- What you have to do
Please show every line of the entries below that contains the string "vein", treating uppercase and lowercase as different.

- Provided data
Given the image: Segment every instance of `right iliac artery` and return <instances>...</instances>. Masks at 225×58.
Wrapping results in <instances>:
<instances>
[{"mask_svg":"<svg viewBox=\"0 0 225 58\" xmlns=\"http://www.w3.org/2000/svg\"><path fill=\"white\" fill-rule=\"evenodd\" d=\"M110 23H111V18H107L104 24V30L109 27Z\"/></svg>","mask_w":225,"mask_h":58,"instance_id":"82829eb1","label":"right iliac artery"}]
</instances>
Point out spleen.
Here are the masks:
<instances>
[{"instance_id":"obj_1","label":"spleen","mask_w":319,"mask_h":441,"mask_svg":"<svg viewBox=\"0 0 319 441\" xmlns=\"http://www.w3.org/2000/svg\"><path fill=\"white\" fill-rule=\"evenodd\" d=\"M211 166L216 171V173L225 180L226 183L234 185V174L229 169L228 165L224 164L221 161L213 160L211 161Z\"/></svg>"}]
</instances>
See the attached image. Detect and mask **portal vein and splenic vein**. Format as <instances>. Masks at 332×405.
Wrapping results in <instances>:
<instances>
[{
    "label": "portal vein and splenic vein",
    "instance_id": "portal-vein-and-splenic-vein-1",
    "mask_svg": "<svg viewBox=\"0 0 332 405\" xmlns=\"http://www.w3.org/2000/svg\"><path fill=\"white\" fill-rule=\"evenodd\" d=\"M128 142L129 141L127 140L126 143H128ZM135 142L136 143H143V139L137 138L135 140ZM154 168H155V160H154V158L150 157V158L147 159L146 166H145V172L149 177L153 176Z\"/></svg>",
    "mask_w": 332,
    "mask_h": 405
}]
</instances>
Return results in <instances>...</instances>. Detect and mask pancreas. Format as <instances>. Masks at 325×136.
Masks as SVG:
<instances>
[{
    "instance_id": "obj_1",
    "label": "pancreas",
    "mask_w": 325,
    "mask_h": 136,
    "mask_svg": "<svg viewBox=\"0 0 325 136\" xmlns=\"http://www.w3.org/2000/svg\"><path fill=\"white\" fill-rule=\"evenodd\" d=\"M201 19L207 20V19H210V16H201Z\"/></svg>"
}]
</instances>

...

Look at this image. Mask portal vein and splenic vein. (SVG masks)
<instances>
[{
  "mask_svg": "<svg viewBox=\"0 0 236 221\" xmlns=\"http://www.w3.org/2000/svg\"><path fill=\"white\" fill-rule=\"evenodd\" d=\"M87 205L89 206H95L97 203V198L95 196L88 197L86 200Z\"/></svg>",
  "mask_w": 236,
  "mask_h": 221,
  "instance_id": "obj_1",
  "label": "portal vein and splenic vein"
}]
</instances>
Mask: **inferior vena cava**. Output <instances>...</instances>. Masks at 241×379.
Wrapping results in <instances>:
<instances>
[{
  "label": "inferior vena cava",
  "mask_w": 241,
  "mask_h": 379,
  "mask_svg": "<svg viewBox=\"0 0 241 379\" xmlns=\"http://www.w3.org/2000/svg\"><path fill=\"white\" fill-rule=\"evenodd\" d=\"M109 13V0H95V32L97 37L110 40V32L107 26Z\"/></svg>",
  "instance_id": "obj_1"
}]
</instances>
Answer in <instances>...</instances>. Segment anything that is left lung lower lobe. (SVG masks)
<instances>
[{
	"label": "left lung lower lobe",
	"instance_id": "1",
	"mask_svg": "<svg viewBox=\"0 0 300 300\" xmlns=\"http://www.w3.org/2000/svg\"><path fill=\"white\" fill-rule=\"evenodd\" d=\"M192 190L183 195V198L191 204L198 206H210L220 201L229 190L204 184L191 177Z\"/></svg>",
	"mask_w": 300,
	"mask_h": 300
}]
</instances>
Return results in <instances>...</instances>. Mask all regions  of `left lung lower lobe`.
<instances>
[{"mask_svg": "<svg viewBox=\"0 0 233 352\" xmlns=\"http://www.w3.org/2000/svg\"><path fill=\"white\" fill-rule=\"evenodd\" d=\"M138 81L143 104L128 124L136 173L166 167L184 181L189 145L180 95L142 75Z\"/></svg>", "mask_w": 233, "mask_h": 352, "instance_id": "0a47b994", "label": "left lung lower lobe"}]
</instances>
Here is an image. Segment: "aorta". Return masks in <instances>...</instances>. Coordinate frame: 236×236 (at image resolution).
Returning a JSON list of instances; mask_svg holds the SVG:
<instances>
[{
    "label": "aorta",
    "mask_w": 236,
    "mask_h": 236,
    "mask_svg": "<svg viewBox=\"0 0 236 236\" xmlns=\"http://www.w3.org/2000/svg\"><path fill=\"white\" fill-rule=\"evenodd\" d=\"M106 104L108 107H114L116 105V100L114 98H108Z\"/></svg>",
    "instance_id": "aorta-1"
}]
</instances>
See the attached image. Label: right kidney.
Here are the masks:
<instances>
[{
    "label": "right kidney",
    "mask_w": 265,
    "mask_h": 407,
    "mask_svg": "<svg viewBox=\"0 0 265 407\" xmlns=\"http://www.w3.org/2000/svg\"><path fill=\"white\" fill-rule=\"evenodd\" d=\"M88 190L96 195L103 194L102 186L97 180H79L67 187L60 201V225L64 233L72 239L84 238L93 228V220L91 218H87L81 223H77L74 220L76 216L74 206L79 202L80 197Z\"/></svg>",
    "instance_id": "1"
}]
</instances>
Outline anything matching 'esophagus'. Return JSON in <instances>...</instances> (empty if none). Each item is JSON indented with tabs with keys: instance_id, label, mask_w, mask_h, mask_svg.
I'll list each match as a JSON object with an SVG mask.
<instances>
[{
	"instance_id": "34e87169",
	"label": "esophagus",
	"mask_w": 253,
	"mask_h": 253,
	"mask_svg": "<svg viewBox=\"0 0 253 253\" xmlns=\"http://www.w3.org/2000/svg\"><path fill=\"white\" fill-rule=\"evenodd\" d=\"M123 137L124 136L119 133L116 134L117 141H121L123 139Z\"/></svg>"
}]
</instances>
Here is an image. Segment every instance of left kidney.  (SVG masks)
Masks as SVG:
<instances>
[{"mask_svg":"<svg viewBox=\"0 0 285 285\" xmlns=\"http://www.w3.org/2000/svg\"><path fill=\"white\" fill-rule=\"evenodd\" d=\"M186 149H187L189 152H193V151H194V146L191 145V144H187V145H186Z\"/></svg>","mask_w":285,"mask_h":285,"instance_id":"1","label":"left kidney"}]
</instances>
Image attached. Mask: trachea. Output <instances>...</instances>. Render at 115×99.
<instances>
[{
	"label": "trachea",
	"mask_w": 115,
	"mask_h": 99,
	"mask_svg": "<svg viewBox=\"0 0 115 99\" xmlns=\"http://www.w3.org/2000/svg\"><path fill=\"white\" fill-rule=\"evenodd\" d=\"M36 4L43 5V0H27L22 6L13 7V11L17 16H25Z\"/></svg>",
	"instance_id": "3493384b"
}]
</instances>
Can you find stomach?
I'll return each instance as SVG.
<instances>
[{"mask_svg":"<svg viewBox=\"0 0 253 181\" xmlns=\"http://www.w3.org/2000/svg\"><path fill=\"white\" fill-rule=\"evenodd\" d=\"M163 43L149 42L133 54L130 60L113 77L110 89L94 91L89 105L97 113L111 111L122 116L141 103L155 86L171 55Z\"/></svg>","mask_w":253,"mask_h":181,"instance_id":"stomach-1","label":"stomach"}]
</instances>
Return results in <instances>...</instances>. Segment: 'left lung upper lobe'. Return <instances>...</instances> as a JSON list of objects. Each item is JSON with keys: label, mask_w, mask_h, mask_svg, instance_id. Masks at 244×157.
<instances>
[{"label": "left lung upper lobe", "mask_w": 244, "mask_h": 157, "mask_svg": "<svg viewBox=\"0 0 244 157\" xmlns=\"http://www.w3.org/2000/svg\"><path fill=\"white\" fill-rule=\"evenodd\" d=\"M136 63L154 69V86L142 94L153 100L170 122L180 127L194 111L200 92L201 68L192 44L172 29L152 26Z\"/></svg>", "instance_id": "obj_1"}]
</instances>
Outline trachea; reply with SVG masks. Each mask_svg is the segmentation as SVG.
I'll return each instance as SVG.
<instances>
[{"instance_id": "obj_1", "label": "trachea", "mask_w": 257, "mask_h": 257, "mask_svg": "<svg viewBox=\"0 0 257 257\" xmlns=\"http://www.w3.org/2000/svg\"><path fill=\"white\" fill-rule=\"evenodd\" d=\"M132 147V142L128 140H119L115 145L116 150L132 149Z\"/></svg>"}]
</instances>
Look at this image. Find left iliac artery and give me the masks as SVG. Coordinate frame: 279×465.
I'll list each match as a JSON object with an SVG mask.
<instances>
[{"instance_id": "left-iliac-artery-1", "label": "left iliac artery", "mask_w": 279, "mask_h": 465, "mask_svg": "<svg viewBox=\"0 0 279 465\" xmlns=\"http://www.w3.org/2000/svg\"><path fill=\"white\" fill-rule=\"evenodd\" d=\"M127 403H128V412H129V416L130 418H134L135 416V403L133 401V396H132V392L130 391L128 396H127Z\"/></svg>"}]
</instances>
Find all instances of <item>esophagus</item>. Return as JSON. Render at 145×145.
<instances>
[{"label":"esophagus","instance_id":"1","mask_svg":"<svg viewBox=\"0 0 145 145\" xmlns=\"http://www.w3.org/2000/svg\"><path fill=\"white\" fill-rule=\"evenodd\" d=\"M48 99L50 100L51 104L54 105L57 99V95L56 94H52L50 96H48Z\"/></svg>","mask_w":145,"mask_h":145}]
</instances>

- Correct response
See the attached image. Detect and mask **portal vein and splenic vein**. Format as <instances>. Masks at 332×405.
    "label": "portal vein and splenic vein",
    "instance_id": "portal-vein-and-splenic-vein-1",
Look at this image. Mask portal vein and splenic vein. (SVG masks)
  "label": "portal vein and splenic vein"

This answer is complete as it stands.